#### Work required:
Say how many of the lines below include the word "people". Only the number should be given.

#### Source material:
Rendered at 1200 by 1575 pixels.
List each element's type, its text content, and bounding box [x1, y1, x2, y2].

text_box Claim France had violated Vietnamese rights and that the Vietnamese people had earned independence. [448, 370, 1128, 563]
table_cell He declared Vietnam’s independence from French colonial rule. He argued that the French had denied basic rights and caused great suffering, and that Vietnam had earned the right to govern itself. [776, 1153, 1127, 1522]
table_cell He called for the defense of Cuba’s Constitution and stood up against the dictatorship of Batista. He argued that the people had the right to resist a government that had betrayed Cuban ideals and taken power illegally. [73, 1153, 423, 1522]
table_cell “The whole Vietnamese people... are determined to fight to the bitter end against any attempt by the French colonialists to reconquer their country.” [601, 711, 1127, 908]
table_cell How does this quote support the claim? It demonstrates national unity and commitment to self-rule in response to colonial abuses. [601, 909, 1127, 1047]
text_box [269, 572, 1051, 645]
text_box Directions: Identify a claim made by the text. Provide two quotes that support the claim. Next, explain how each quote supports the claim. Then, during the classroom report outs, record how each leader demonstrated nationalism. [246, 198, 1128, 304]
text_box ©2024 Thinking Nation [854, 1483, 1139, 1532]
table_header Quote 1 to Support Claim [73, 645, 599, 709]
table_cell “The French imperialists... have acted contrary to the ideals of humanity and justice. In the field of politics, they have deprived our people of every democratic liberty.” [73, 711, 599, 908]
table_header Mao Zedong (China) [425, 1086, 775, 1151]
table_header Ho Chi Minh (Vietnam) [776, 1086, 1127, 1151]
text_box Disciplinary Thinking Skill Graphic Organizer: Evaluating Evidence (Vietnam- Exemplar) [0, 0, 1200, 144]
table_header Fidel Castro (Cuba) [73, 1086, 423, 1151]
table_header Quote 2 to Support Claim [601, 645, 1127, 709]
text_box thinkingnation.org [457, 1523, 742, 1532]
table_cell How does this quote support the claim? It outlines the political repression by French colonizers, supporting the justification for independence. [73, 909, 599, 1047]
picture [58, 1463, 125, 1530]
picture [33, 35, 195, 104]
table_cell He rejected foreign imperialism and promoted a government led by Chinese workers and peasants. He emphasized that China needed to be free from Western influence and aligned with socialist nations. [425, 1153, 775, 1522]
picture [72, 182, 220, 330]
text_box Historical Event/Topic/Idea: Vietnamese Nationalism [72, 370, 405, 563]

#### Answer to this problem:
4